In the listing below, start your output at the line with "wine bottle: present" and end it after the line with "fruit bowl: none", copying every line exactly.

(Records shown Opens)

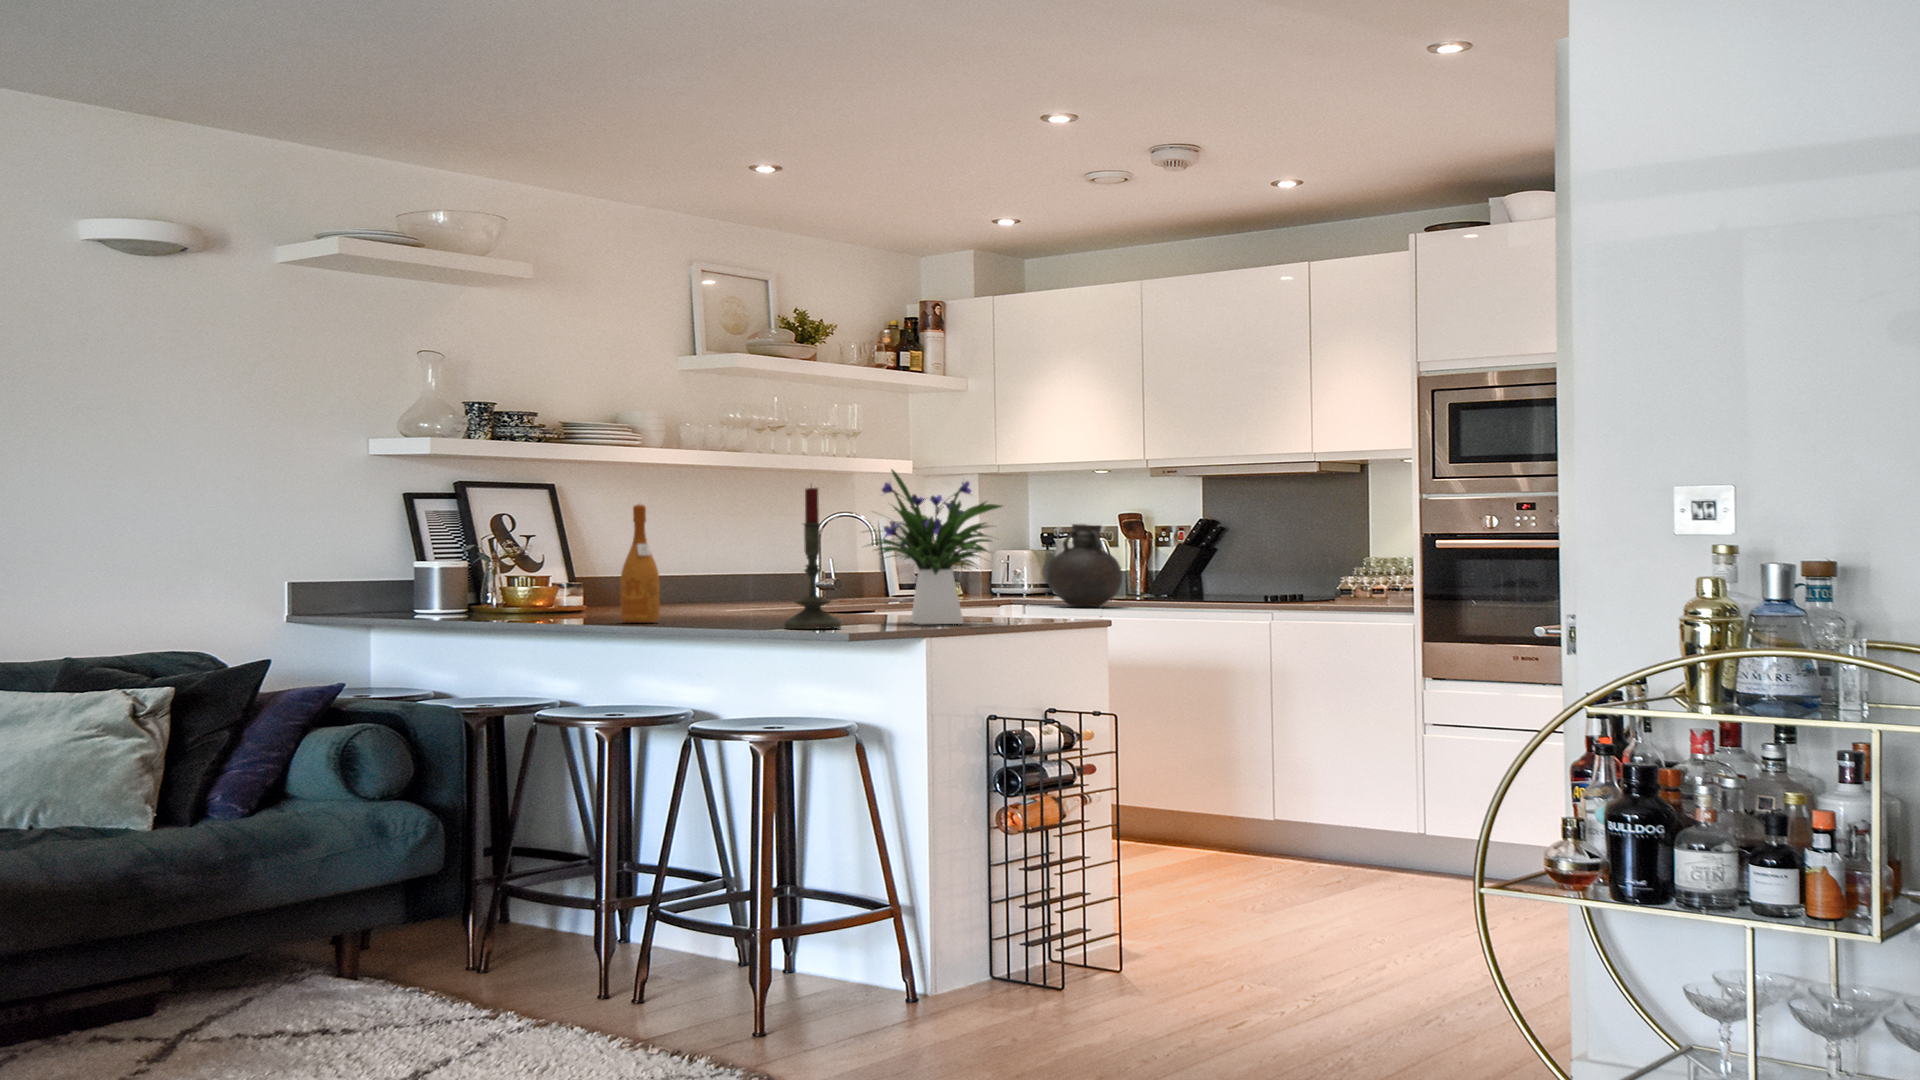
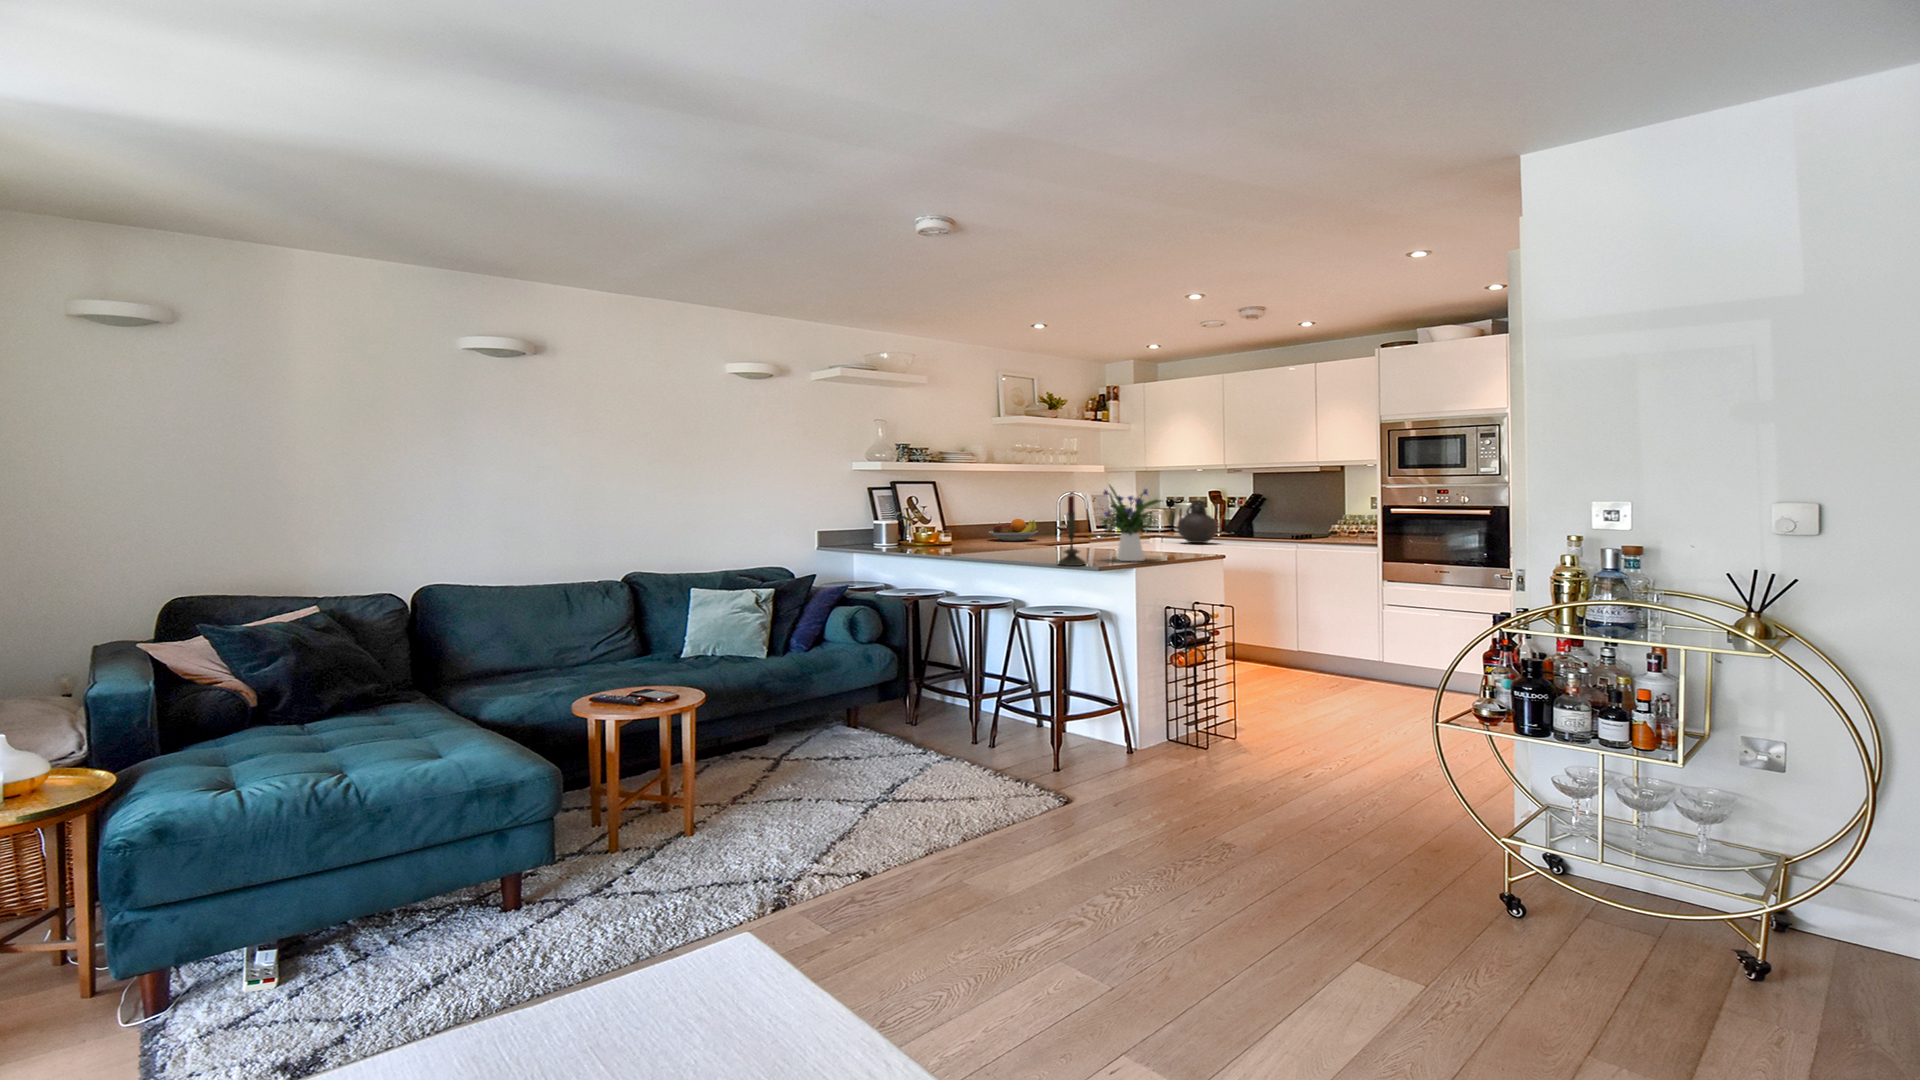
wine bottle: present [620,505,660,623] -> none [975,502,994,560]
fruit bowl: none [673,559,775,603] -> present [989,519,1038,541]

(Records shown Closes)
(Records shown Opens)

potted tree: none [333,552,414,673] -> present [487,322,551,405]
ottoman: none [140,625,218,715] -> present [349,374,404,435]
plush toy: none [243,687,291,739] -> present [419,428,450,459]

(Records shown Closes)

- _Final answer_:
wine bottle: present [620,505,660,623] -> none [975,502,994,560]
fruit bowl: none [673,559,775,603] -> present [989,519,1038,541]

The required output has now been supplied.